In the case of the Chinese Restaurant Process, the analytic distribution on partitions is known. For example, if the concentration parameter is 0.5, the 18 partitions have these probabilities:

Partition Probability
[1, 1, 1, 1] 0.457142857143
[1, 1, 1, 2] 0.0761904761905
[1, 1, 2, 1] 0.0761904761905
[1, 1, 2, 2] 0.0380952380952
[1, 1, 2, 3] 0.0190476190476
[1, 2, 1, 1] 0.0761904761905
[1, 2, 1, 2] 0.0380952380952
[1, 2, 1, 3] 0.0190476190476
[1, 2, 2, 1] 0.0380952380952
[1, 2, 2, 2] 0.0761904761905
[1, 2, 2, 3] 0.0190476190476
[1, 2, 3, 1] 0.0190476190476
[1, 2, 3, 2] 0.0190476190476
[1, 2, 3, 3] 0.0190476190476
[1, 2, 3, 4] 0.00952380952381

Using the one-sample test design function from my previous post, we can design 18 tests corresponding to these probabilities. These designs will naturally spend less computation on the low-probability partitions, because those are easier to reliably falsify. With that design, we can get to $$0.01$$ error rates with these total trial counts:

$$\eps$$ Trials
0.2 1244
0.1 3894
0.05 12813

A dramatic improvement over the two-sample situation.

## Conclusion

I think the composable structure of calibrated tests forms a sufficient backbone for an intellectually sound unit testing framework for stochastic software. Of course, a few more things do need to be worked out before one can become practical. Some come to mind offhand:

1. It would be nice to get more efficient calibrated tests (perhaps in the $$\chi^2$$ style) for equality in distribution than those presented here. I just started with these to prove that it could be done, and to demonstrate how the compositions tend to work out.

2. Continuous distributions can be attacked by binning, but it would be more satisfying to calibrate something like the Kolmogorov-Smirnov test.

3. Any library would do well to provide tests of nearness (as opposed to equality) in distribution, with the distance bound given either as an explicit number or implicitly as the distance between two other distributions. This should be particularly useful for testing approximate inference algorithms, which promise only to move a distribution toward a goal, not to actually get there. Designing such tests directly could be substantially more efficient than composing them out of 1-D probability inequalities.

4. There is an interesting design space of continuous integration tools, since now there is confidence to be gained by rerunning a test that already passed, or increasing its computation budget internally.

5. I’ve presented forward computations, deriving the best obtainable error bounds from a given test procedure.

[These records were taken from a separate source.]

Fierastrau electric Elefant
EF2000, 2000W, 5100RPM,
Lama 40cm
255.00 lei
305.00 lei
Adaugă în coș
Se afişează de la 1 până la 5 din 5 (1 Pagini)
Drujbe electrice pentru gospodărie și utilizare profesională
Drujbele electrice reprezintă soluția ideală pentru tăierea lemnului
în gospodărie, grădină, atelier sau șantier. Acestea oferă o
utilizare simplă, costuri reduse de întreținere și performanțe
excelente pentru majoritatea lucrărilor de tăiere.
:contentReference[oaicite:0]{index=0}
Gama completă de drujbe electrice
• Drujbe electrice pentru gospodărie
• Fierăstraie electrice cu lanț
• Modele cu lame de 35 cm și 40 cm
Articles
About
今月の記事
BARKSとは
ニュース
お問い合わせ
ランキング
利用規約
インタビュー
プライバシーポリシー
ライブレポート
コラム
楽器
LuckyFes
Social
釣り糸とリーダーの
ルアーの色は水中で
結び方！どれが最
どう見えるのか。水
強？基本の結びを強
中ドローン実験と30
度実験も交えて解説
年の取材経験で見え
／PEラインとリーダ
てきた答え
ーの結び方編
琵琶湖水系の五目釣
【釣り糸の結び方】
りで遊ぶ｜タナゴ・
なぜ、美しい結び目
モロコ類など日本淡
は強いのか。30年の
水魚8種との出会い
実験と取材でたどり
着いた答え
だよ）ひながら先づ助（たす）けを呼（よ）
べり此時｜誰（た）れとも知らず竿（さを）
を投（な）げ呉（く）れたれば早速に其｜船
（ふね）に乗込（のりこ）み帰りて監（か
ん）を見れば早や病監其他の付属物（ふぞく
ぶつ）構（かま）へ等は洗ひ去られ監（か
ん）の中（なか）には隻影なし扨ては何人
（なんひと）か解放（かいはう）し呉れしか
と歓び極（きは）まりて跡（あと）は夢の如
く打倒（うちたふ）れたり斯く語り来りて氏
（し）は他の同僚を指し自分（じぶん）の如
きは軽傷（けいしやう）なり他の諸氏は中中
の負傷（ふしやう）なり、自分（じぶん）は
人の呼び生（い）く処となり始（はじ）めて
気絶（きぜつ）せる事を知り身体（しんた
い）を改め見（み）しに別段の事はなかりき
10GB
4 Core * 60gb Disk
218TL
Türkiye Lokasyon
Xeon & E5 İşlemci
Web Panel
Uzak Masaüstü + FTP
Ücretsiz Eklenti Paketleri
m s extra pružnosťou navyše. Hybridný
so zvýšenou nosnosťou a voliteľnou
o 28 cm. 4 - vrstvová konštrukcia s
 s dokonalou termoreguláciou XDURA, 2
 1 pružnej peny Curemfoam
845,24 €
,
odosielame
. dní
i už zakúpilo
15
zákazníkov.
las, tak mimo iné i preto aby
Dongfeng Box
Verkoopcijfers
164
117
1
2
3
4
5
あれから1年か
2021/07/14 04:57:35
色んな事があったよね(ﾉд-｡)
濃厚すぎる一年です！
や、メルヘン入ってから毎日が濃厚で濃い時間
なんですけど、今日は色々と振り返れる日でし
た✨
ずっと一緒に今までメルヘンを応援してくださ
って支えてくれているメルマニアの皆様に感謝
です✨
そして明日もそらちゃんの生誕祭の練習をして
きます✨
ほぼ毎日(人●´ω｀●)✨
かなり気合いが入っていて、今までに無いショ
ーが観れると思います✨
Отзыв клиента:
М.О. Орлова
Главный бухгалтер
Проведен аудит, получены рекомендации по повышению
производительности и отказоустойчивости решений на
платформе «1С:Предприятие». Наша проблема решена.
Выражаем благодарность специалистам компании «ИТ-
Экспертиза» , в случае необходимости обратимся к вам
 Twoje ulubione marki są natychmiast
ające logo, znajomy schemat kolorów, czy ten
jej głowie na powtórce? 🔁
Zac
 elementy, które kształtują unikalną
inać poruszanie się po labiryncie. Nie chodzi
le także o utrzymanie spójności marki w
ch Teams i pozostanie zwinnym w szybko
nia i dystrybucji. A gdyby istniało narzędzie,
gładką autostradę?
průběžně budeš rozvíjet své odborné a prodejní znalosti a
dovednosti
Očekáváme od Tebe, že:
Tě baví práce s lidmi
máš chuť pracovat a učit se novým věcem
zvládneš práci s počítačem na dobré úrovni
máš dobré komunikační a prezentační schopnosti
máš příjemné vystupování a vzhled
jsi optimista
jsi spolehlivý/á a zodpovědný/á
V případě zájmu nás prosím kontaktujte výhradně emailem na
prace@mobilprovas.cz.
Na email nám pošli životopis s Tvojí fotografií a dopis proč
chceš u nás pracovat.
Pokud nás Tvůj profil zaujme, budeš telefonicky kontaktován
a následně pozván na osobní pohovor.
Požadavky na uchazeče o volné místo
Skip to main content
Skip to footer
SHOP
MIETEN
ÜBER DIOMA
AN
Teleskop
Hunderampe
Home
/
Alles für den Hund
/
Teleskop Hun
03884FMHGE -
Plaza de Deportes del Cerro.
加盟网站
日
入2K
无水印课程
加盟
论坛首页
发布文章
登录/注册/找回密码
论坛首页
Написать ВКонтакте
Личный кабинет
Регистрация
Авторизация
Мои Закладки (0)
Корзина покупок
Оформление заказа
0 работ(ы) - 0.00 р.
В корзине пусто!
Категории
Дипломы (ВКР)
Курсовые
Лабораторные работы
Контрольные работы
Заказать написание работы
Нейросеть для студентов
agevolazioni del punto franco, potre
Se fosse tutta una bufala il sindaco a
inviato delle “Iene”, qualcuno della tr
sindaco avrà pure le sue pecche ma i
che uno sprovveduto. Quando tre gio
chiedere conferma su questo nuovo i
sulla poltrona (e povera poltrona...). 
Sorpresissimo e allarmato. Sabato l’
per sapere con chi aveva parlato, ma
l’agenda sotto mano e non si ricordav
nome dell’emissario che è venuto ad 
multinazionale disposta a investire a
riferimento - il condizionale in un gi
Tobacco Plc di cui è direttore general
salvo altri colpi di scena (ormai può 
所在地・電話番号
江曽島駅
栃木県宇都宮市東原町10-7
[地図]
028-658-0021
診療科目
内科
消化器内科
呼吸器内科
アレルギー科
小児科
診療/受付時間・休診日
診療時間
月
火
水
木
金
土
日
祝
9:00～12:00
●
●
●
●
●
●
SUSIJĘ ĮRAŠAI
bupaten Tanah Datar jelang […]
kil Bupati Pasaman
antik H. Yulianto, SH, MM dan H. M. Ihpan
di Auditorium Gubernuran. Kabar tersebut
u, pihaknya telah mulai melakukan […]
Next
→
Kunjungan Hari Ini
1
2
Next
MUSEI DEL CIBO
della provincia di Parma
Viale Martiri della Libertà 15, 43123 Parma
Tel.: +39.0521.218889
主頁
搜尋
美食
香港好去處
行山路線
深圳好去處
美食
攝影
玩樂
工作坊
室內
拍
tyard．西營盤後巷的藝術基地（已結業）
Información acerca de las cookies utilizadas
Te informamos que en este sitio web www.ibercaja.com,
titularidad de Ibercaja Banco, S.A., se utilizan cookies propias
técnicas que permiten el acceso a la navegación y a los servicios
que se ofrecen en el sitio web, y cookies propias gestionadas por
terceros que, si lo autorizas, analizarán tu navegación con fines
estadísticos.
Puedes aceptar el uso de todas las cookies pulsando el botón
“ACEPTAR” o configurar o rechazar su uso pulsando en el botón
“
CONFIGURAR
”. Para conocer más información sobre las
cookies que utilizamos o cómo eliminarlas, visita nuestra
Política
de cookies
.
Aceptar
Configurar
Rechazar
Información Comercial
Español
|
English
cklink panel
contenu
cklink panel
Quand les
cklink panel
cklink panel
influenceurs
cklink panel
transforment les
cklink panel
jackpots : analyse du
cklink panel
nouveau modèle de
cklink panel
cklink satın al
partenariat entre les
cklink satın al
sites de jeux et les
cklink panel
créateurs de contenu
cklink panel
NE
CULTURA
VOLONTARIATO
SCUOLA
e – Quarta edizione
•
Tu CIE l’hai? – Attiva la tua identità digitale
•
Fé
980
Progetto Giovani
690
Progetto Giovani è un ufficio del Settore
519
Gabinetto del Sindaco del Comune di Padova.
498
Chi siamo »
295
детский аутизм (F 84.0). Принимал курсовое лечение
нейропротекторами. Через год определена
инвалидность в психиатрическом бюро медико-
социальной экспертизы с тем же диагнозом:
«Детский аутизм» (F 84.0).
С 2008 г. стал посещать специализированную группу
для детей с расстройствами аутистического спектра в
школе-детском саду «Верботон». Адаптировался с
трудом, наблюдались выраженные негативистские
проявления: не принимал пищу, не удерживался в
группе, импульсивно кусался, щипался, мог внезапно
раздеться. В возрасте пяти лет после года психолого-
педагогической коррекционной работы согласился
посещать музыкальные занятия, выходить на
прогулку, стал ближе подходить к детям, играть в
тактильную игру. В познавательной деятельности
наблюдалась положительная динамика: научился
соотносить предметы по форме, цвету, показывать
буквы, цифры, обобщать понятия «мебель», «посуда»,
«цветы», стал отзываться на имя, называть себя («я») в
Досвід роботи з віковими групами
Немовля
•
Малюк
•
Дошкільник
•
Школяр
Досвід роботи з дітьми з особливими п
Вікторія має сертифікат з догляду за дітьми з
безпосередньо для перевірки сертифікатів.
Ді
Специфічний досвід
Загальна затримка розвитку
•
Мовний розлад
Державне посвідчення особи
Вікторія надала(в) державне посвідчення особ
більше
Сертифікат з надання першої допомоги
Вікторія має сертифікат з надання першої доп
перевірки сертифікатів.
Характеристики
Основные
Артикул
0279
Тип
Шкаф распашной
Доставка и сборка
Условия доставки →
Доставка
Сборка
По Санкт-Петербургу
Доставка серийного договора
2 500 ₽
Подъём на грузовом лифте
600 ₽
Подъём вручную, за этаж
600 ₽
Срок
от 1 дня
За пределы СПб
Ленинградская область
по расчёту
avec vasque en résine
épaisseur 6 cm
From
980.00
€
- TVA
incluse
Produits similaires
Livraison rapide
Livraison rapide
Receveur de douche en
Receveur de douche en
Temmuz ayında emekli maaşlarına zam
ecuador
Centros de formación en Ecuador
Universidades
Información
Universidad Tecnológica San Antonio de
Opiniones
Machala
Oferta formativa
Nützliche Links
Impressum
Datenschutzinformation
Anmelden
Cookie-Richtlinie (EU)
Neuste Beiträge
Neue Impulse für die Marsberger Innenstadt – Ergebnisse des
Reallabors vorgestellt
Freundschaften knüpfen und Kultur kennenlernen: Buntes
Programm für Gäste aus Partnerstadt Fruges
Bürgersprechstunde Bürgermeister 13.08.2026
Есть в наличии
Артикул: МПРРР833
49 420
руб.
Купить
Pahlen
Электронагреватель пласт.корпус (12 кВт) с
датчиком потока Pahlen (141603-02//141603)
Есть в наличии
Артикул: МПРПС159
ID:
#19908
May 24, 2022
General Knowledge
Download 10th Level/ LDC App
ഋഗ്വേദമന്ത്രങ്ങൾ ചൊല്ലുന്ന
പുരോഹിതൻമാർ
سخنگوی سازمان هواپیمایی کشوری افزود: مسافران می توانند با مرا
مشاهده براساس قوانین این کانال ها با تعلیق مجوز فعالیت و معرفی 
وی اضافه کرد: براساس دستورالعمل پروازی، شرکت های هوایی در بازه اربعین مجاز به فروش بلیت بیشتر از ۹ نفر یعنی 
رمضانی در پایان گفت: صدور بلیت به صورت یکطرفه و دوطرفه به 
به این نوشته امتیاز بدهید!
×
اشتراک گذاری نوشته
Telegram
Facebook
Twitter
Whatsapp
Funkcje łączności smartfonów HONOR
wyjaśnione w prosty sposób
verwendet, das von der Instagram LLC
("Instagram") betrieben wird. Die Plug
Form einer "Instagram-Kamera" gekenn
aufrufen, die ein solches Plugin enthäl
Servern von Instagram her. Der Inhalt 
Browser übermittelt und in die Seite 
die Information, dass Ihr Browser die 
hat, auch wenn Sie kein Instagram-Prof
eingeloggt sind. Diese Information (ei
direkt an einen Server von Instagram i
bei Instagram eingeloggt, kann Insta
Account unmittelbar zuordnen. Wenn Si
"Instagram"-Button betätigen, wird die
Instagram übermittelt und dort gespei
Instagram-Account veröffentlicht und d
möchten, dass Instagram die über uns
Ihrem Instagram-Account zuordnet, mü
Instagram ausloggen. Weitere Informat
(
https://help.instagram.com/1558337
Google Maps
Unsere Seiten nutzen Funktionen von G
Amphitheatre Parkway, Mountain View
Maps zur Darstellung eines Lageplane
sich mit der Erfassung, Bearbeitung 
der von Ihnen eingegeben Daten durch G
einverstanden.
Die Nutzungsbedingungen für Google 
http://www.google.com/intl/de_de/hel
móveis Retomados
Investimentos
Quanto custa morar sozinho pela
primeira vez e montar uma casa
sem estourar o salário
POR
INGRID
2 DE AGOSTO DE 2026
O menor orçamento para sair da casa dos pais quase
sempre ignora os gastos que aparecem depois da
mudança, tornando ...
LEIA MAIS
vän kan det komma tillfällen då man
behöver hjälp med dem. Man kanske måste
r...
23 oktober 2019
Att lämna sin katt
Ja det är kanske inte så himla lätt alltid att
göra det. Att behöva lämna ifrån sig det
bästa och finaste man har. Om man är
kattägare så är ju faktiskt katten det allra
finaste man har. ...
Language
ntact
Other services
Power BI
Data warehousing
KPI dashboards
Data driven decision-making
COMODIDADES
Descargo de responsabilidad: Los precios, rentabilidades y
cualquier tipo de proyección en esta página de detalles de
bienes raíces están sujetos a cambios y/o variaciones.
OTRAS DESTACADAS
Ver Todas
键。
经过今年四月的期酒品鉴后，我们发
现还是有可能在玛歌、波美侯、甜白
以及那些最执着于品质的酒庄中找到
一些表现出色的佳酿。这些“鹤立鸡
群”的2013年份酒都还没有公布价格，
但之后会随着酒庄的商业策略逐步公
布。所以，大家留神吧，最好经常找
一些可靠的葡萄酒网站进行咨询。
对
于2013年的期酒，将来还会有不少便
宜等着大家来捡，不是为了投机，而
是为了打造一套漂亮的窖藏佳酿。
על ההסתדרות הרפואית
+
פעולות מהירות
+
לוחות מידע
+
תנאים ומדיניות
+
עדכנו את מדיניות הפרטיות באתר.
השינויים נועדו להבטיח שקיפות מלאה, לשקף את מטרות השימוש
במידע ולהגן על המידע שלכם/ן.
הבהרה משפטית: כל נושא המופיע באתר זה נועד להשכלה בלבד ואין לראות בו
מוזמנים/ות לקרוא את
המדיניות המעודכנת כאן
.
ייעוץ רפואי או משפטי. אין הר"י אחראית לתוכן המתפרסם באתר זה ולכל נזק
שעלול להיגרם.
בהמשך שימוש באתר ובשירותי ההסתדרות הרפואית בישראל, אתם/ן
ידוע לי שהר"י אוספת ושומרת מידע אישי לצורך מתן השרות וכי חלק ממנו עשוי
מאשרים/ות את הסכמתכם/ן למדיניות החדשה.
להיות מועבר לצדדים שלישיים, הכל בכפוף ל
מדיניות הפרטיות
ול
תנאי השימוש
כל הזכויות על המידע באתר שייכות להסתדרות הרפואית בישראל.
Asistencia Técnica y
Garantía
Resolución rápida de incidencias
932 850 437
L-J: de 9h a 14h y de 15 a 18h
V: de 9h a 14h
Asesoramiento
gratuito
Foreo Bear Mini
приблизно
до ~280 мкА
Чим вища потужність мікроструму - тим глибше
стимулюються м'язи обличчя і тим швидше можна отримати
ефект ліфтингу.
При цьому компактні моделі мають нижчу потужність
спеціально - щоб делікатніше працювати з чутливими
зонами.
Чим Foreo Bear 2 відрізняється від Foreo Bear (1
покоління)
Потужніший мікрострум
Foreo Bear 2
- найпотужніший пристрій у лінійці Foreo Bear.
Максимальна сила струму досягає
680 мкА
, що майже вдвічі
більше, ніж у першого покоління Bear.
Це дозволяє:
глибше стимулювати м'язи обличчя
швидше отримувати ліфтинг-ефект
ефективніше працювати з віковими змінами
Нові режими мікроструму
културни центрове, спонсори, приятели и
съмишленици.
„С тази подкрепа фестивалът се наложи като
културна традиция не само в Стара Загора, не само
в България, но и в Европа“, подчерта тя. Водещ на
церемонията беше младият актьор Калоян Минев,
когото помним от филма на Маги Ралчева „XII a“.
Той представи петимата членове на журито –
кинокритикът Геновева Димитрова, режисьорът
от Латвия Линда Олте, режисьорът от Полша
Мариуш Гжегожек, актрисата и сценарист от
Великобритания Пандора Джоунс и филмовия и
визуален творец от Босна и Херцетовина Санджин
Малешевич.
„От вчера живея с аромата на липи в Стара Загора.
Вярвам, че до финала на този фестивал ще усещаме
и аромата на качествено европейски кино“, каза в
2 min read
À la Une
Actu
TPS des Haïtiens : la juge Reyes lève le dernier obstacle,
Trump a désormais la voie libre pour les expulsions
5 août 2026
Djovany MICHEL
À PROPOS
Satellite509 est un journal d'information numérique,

I think a tool could become substantially more practical if it automated the experiment design problem: The user tells the framework the $$S^g, S^b, \alpha$$, and $$\beta$$ they want, and the framework finds parameters for the testing procedure(s) $$\tau$$ to meet those requirements while using as little computation as it can. This becomes very interesting when compound tests are involved, because the framework could (within limits) squeeze more confidence out of cheaper individual tests, and go a bit easier on expensive ones, and still get its overall error rate bounds.

But, that’s all!

1. Not the only option, as one can imagine choosing $$n_1$$ and $$n_2$$ dynamically, as results from previous trials come in. Such a technique may be a way to save computation, but a sound analysis is beyond the scope of this blog post.